I guess it had to happen. I am no longer an elder at Reformation Alive Baptist Church. In fact, I am no longer a member of Reformation Alive Baptist Church. I resigned as the Last Elder Standing a couple of months ago. I resigned as a member of that local body on 21 May 2014. I have decided I need to move on. As one man from whom I often seek counsel put it: I should probably find a place “where my gifts can be better used.”
As many of you know, I was affirmed as an elder by the congregation of Reformation Alive Baptist Church about a year and a half ago (somewhere around the first of December, 2012). This was a result of (or perhaps in preparation for) the imminent departure of the vocational elder (that’s the pastor to you people at First Baptist Church of Glenarden on the Kettering (FBCGotK)). He taught at the college and they weren’t paying them on a regular basis. I have an article on that here. When the “degreed” elder left, I became the last elder standing.
I was quite excited (and I must say sobered) about my role in the development and growth of a Reformed church. It represents an incredible responsibility, and an incredible “opportunity” to screw up.
I suspected there was going to be trouble when the church insisted they had to find a “pastor” as soon as possible. A couple of the leaders panicked and unilaterally called in a fellow to pastor us temporarily. Fortunately, rather than me becoming resentful, he became the “one man whom I often seek counsel from.” And we worked together to try to pull the church through.

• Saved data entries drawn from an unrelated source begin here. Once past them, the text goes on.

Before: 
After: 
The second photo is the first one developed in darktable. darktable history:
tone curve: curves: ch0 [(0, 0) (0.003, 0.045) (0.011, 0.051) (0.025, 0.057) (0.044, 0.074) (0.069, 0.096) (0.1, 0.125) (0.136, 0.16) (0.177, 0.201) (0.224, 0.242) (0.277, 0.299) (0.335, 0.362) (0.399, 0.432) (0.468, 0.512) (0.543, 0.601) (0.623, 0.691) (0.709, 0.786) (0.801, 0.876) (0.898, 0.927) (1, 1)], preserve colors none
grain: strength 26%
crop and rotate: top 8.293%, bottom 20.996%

And it was during this “pulling” I learned an uncomfortable truth. Not everyone understands what the church is. While I was privileged to preach the word to them for over a month and a half (not an easy task, by the way), and while I kept emphasizing that we, the members, are the church, where ever we meet; most stayed stuck on the idea that unless we met at the Lutheran facility and unless we had a man we could call pastor, and unless that man had at least the makings of a Master’s degree in something religious, then we couldn’t survive as a church and we wouldn’t really be a church. Both the fellow they called in and I tried repeatedly to help them understand the fallacy of this approach. But it was not to be.
We limped along with the aid of the fellow called in by the informal leaders of the congregation. We didn’t grow in numbers. Instead, we slowly shrank.
Eventually, the fellow they called in, the fellow who is now one of my counselors (I hate to use the word “mentor”. It seems so pretentious.), had to leave. He could no longer work for free. The informal leaders wanted to govern the church with something called a Leadership Team. At that point, I had to object. If they were going to do that, I pointed out, I could not keep the title of Elder, especially since I viewed being an elder as a huge responsibility. I had to explain, as politely as I could, that if I didn’t have the authority of the elder, as laid out in Scripture, then I was certainly not willing to take up the responsibility for their souls.
The church held a meeting several months ago to discuss the constitution and to try to identify changes needed for the constitution. In that meeting, several people made known their objection to a Reformed approach to theology and governance. With few exceptions, the rest of the members agreed. They weren’t interested in the 1689 London Baptist Confession. They weren’t interested in Calvin, Luther, Augustine, and they didn’t know the constitution was filled with so much Reformed references. They just wanted to read the Bible. Period. It became apparent at that point I should find a place where “my gifts can be better used.” I then tendered my resignation as a member and let them know that my last day would be the Wednesday night I finished the Bible Study series on the Tabernacle as a type of Jesus Christ. That fell on May 21, 2014.
I have to admit I learned a lot. The challenge of serving as an elder was huge. Working with the man the informal leaders brought in to replace me was actually very good for me. I was able to watch him and learn (he had about twenty-five years as a pastor/missionary/church planter/etc.) as he dealt with the congregation and as he tried and failed (just like me) to direct them to a good understanding of what a church actually is. I have to admit I don’t feel so bad after watching him and trying to help.
At the moment I’m just depressurizing. I attended another church last week. It was great to just sit there and listen to an outstanding exposition of the word. I didn’t have to work the sound board or set up the projector, or make sure the microphones had good batteries, or make sure all the sound levels were good, or put all the equipment away after service. I didn’t have to think about preparing for Wednesday night Bible Study or worry whether or not Movie Night, featuring a really good dramatization of the Book of Daniel, was going to go well. All I had to do was sit with my wife and listen to (I’m promise you I’m not making this up) a sermon on the significance of the Tabernacle as a type of Jesus Christ and His work on the Cross.
At this point, all I can do is quote Superman, quoting Bizzaro Superman: “Life am good.”